Exactly and only the lines from the one containing "X419100Y228600D03*" through the close of the entries below are to be set down.

========================

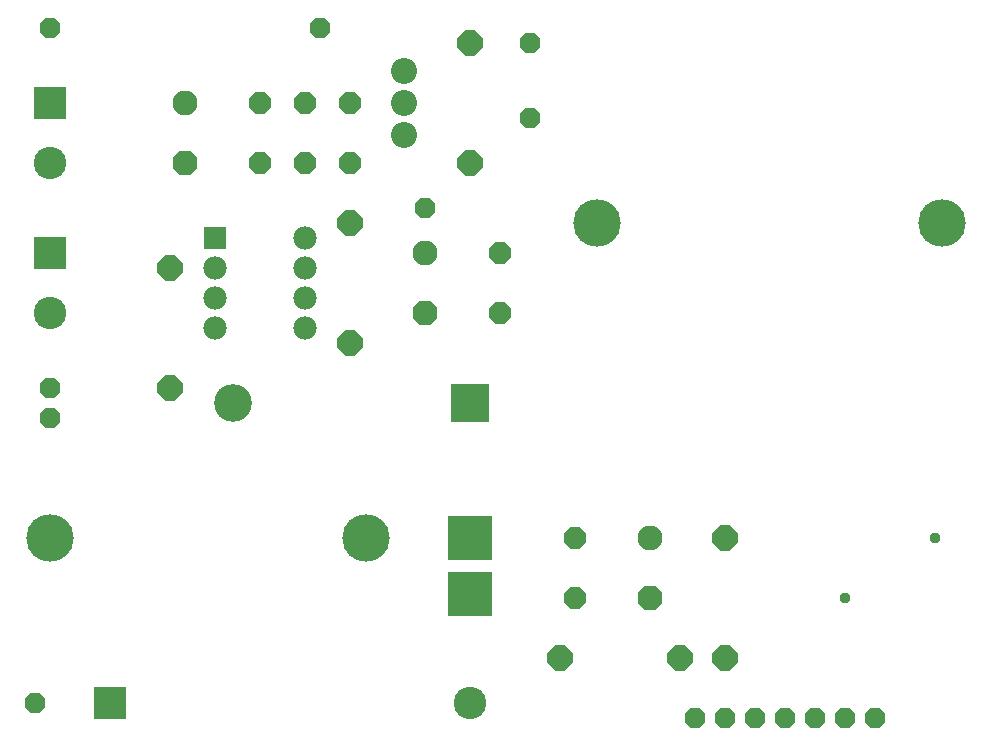
<source format=gbr>
G04 EAGLE Gerber RS-274X export*
G75*
%MOMM*%
%FSLAX34Y34*%
%LPD*%
%INSoldermask Bottom*%
%IPPOS*%
%AMOC8*
5,1,8,0,0,1.08239X$1,22.5*%
G01*
%ADD10P,1.951982X8X292.500000*%
%ADD11C,2.108200*%
%ADD12P,2.281895X8X292.500000*%
%ADD13R,3.203200X3.203200*%
%ADD14C,3.203200*%
%ADD15R,2.743200X2.743200*%
%ADD16C,2.743200*%
%ADD17C,4.013200*%
%ADD18P,2.309387X8X112.500000*%
%ADD19P,2.309387X8X22.500000*%
%ADD20C,2.203200*%
%ADD21R,3.719200X3.719200*%
%ADD22P,1.869504X8X22.500000*%
%ADD23R,1.981200X1.981200*%
%ADD24C,1.981200*%
%ADD25C,0.959600*%


D10*
X508000Y228600D03*
X508000Y177800D03*
X241300Y596900D03*
X241300Y546100D03*
X444500Y469900D03*
X444500Y419100D03*
D11*
X177800Y596900D03*
D12*
X177800Y546100D03*
D11*
X381000Y469900D03*
D12*
X381000Y419100D03*
D11*
X571500Y228600D03*
D12*
X571500Y177800D03*
D13*
X419100Y342900D03*
D14*
X218440Y342900D03*
D15*
X63500Y469900D03*
D16*
X63500Y419100D03*
D17*
X527050Y495300D03*
X819150Y495300D03*
D18*
X165100Y355600D03*
X165100Y457200D03*
X317500Y393700D03*
X317500Y495300D03*
X419100Y546100D03*
X419100Y647700D03*
D19*
X495300Y127000D03*
X596900Y127000D03*
D18*
X635000Y127000D03*
X635000Y228600D03*
D15*
X114300Y88900D03*
D16*
X419100Y88900D03*
D17*
X63500Y228600D03*
X331724Y228600D03*
D15*
X63500Y596900D03*
D16*
X63500Y546100D03*
D10*
X279400Y596900D03*
X279400Y546100D03*
X317500Y596900D03*
X317500Y546100D03*
D20*
X363700Y623900D03*
X363700Y596900D03*
X363700Y569900D03*
D21*
X419100Y228600D03*
X419100Y181600D03*
D22*
X469900Y584200D03*
X63500Y660400D03*
X469900Y647700D03*
X50800Y88900D03*
X292100Y660400D03*
X381000Y508000D03*
X609600Y76200D03*
X660400Y76200D03*
D23*
X203200Y482600D03*
D24*
X203200Y457200D03*
X203200Y431800D03*
X203200Y406400D03*
X279400Y406400D03*
X279400Y431800D03*
X279400Y457200D03*
X279400Y482600D03*
D22*
X63500Y355600D03*
X63500Y330200D03*
X711200Y76200D03*
X685800Y76200D03*
X635000Y76200D03*
X762000Y76200D03*
X736600Y76200D03*
D25*
X736600Y177800D03*
X812800Y228600D03*
M02*

</source>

========================

__ANSWER SPACE__.
X419100Y228600D03*
X419100Y181600D03*
D22*
X469900Y584200D03*
X63500Y660400D03*
X469900Y647700D03*
X50800Y88900D03*
X292100Y660400D03*
X381000Y508000D03*
X609600Y76200D03*
X660400Y76200D03*
D23*
X203200Y482600D03*
D24*
X203200Y457200D03*
X203200Y431800D03*
X203200Y406400D03*
X279400Y406400D03*
X279400Y431800D03*
X279400Y457200D03*
X279400Y482600D03*
D22*
X63500Y355600D03*
X63500Y330200D03*
X711200Y76200D03*
X685800Y76200D03*
X635000Y76200D03*
X762000Y76200D03*
X736600Y76200D03*
D25*
X736600Y177800D03*
X812800Y228600D03*
M02*

</source>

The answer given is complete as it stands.